**What is being asked:** Where the material below has a line containing "FScore, Weighted: 0.763 -> 0.7", start repeating exactly, and keep going through the line containing "FScore, Blood: 0.759 -> 0.7", with no other lines.

**Records provided:**
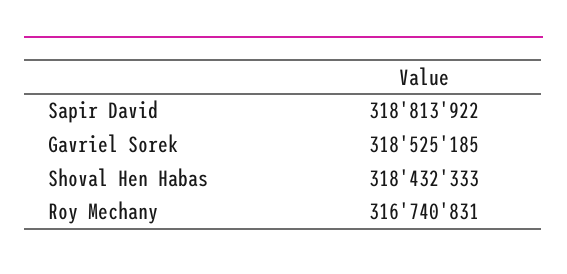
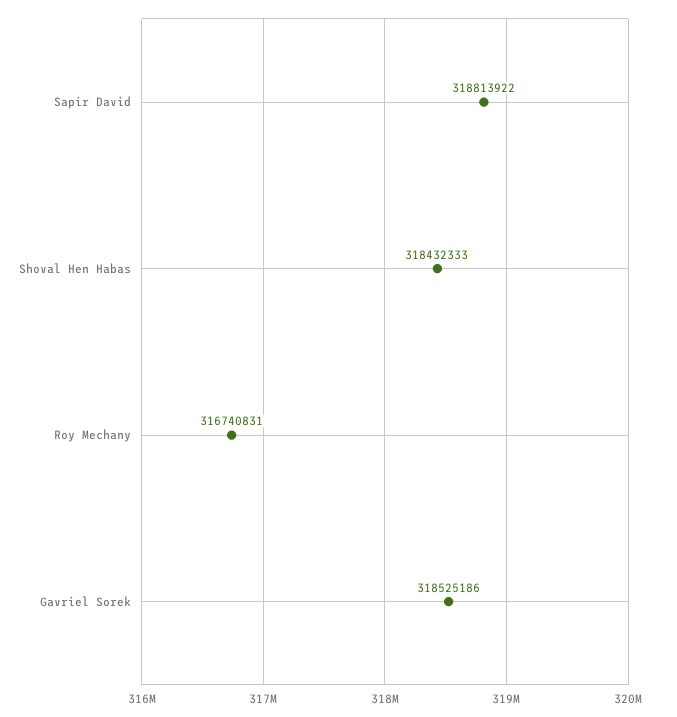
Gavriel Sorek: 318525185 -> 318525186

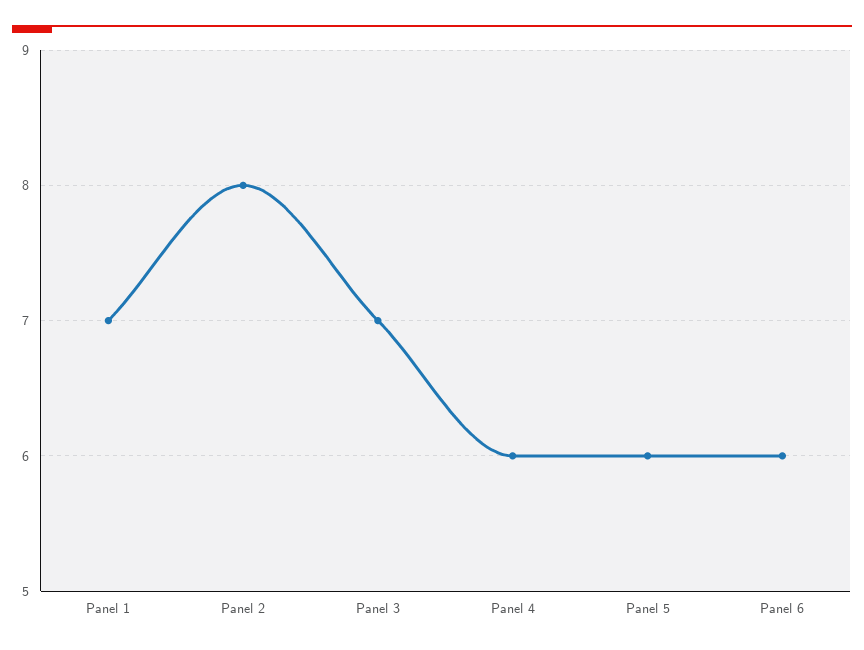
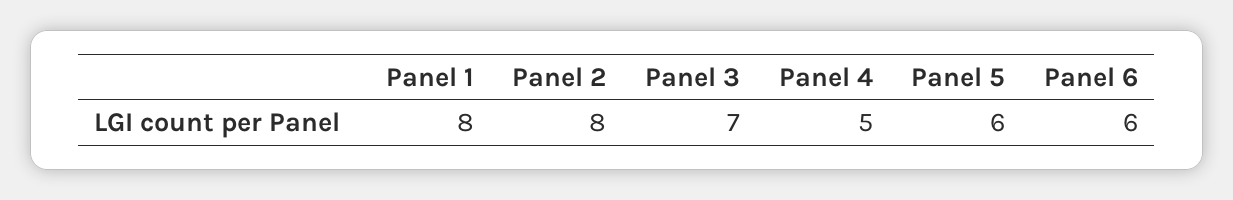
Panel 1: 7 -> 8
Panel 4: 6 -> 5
---
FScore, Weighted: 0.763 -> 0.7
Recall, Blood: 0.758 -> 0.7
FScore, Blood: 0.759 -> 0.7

**Task output:**
FScore, Weighted: 0.763 -> 0.7
Recall, Blood: 0.758 -> 0.7
FScore, Blood: 0.759 -> 0.7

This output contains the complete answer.